Skip site navigation (1) Skip section navigation (2)

Re: Gsoc2012 idea, tablesample

From: Heikki Linnakangas <heikki(dot)linnakangas(at)enterprisedb(dot)com>
To: Qi Huang <huangqiyx(at)hotmail(dot)com>
Cc: josh(at)agliodbs(dot)com, pgsql-hackers(at)postgresql(dot)org, andres(at)anarazel(dot)de, alvherre(at)commandprompt(dot)com, neil(dot)conway(at)gmail(dot)com, daniel(at)heroku(dot)com, cbbrowne(at)gmail(dot)com, kevin(dot)grittner(at)wicourts(dot)gov
Subject: Re: Gsoc2012 idea, tablesample
Date: 2012-04-17 13:49:30
Message-ID: 4F8D74EA.8060504@enterprisedb.com (view raw or flat)
Thread:
Lists: pgsql-hackers
On 17.04.2012 14:55, Qi Huang wrote:
> Hi, Heikki   Thanks for your advice.    I will change my plan accordingly. But I have a few questions.
>> 1. We probably don't want the SQL syntax to be added to the grammar.
>> This should be written as an extension, using custom functions as the
>> API, instead of extra SQL syntax.
>
> 1. "This should be written as an extension, using custom functions as the API". Could you explain a bit more what does this mean?

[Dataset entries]
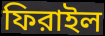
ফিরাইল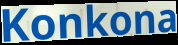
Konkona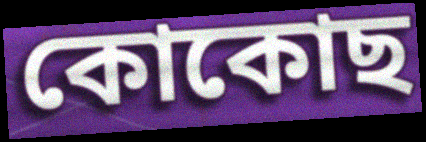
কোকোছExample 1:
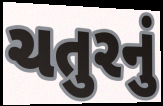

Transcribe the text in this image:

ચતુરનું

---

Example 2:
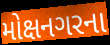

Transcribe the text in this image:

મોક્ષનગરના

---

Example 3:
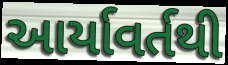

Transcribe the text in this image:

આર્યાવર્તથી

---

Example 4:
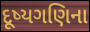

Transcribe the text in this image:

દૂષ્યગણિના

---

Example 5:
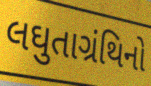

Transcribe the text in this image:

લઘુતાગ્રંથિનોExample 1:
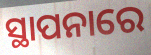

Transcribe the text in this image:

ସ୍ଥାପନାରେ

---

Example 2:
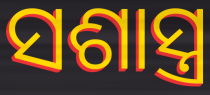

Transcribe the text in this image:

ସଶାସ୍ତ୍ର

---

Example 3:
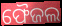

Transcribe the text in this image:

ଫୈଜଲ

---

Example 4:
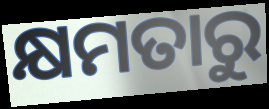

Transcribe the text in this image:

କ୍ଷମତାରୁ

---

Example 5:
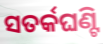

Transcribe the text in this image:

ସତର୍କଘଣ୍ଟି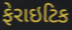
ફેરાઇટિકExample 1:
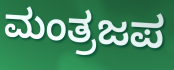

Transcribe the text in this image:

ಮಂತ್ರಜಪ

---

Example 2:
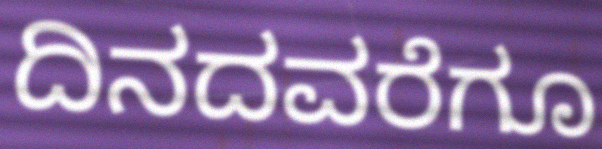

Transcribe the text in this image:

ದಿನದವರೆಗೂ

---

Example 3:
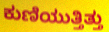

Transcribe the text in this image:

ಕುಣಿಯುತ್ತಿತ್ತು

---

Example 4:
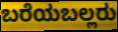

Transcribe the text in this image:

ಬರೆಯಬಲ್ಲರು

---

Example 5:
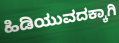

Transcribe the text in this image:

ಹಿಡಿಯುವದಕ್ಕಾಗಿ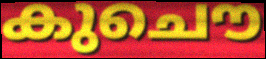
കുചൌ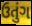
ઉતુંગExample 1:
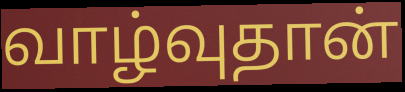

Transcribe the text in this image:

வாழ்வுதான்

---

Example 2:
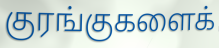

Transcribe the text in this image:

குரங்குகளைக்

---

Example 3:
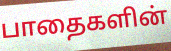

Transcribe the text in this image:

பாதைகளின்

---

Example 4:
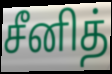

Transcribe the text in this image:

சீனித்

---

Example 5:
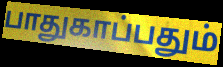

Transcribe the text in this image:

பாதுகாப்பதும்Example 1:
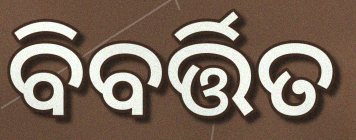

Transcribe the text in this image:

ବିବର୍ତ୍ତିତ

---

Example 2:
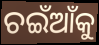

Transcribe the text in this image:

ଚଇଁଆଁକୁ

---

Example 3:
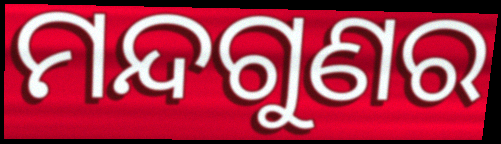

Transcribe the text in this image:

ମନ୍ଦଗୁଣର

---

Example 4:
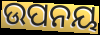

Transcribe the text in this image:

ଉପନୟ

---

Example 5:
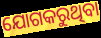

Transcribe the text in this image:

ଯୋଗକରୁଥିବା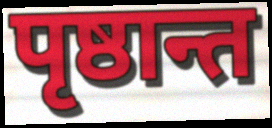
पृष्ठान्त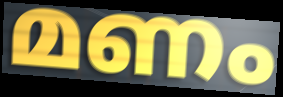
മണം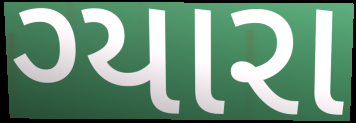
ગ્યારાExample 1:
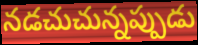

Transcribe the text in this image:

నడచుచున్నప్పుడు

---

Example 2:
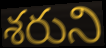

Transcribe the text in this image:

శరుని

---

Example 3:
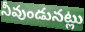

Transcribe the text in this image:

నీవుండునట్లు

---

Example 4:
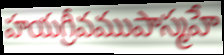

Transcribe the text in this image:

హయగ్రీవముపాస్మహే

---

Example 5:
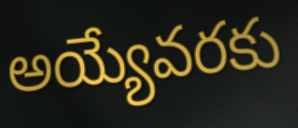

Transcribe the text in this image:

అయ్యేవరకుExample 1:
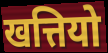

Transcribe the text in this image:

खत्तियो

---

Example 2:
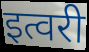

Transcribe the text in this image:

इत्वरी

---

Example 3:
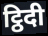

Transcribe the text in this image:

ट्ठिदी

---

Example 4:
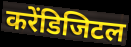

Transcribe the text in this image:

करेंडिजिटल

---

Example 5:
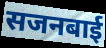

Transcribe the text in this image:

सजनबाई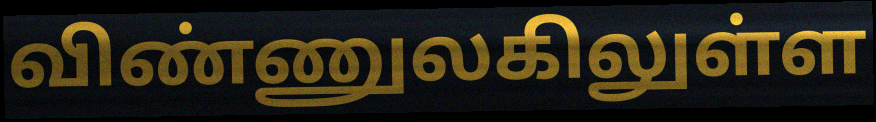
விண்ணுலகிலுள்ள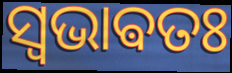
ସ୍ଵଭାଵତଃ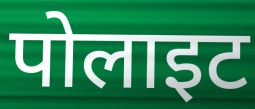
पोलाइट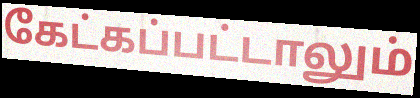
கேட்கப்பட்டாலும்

#### TASK LIST:
[a] Answer these about the tablesample message:
(i) On what date was the reply sent?
(ii) Which list is it posted to?
(iii) In the first quoted point, what should serve as the API instead of extra SQL syntax?
[b] List every address in the Cc line of the tablesample message.
[c] Edit the tablesample message from "Skip site navigation" through "a few questions.", and put "proposal" in place of "plan".
The rows of transcribed words are separate material, apart from the tablesample message.

#### RESULTS BY TASK:
[a]
(i) 2012-04-17
(ii) pgsql-hackers
(iii) Custom functions

[b]
josh(at)agliodbs(dot)com
pgsql-hackers(at)postgresql(dot)org
andres(at)anarazel(dot)de
alvherre(at)commandprompt(dot)com
neil(dot)conway(at)gmail(dot)com
daniel(at)heroku(dot)com
cbbrowne(at)gmail(dot)com
kevin(dot)grittner(at)wicourts(dot)gov

[c]
Skip site navigation (1) Skip section navigation (2)

Re: Gsoc2012 idea, tablesample

From: Heikki Linnakangas <heikki(dot)linnakangas(at)enterprisedb(dot)com>
To: Qi Huang <huangqiyx(at)hotmail(dot)com>
Cc: josh(at)agliodbs(dot)com, pgsql-hackers(at)postgresql(dot)org, andres(at)anarazel(dot)de, alvherre(at)commandprompt(dot)com, neil(dot)conway(at)gmail(dot)com, daniel(at)heroku(dot)com, cbbrowne(at)gmail(dot)com, kevin(dot)grittner(at)wicourts(dot)gov
Subject: Re: Gsoc2012 idea, tablesample
Date: 2012-04-17 13:49:30
Message-ID: 4F8D74EA.8060504@enterprisedb.com (view raw or flat)
Thread:
Lists: pgsql-hackers
On 17.04.2012 14:55, Qi Huang wrote:
> Hi, Heikki   Thanks for your advice.    I will change my proposal accordingly. But I have a few questions.